Wednesday, February 19, 2014

Why opposites attract



We have all heard the saying: Opposites attract. What most don’t know is that there is a biological and evolutionary impetus for that.

Opposites attract for more reasons you might imagine and for very good reasons in an evolutionary sense and the contraceptive pill might to contributing to an increase in immune disease and compromising immune function.
I am reading Secrets of your Cells, by Sondra Barrett, and she talks about the part that smell plays in bringing men and women together and the part that the contraceptive pill plays in interfering with the bodily and evolutionary wisdom of that process.

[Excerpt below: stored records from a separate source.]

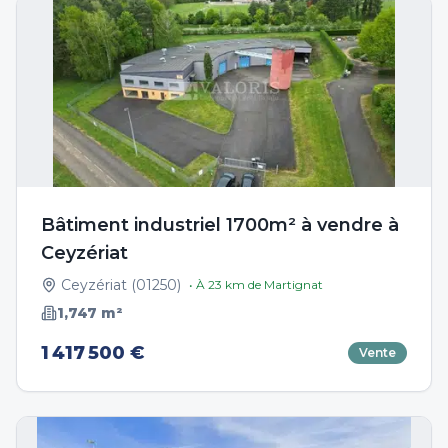
Bâtiment industriel 1700m² à vendre à
Ceyzériat
Ceyzériat
(
01250
)
• À
23
km de
Martignat
1,747
m²
1 417 500 €
Vente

It is not that Barrett is making the connections I have, but reading what she says about the part that smell plays in bringing together a man and a woman who will offer their child the ‘best’ immune function in a biological sense, they seem to make a great deal of sense.

Research with mice showed that identical looking mice only mated with mice of a different genetic strain and the way they ‘knew’ the other was different was through smell. ‘Extensive research using an ‘electronic nose’ to discriminate the volatile components in mouse urine indicated that urine from different genetic strains showed different odour types, and this was reflected in mouse mating behaviour.’

A study done in 1995 by Swiss biologist Claus Wedekind, explored the theory that  HLA (cellular identity and markers which indicate the quality of immune responsiveness and also provide a distinguishing characteristic reaching beyond the invisible microscopic ‘self’) differences were connected to sexual attraction between men and women.
The study proved the research to be correct which, as Barrett says, makes sense from an evolutionary standpoint:

‘Remember that HLA ID markers indicate a range of immune abilities and immune responsiveness. If we mate with someone who has very different self markers from ours, our offspring will inherit a more diverse immune capability than if we pair up with someone having similar markers.’

The researchers found that a woman’s ability to discern these differences is lost when she takes birth control pills. When the research was repeated with women who had been on the pill for the initial study, men whose ‘smell’ had been attractive, were now found to be repulsive.

Which raises the question not only of how the contraceptive pill impacts the ability of a woman to choose a man who best ‘suits’ her on many levels, biological as well as psychological, but whether or not men and women are marrying when they are ‘unsuited’ at a biological or evolutionary level and this then plays a part in infertility.

Much of infertility today is unexplained, at least by science/medicine. Perhaps the explanation is as simple as the fact that nature will inhibit unsuitable procreation in ways we do not perceive.

And when children are born to couples who are a ‘poor’ biological and evolutionary match, are they also likely to have compromised immune function which predisposes them to allergies, reactions, diseases and sensitivities that those born to biologically ‘well-matched’ couples simply do not face.
I find it all fascinating and a reminder of how much we do not know and how everything in nature works for a reason.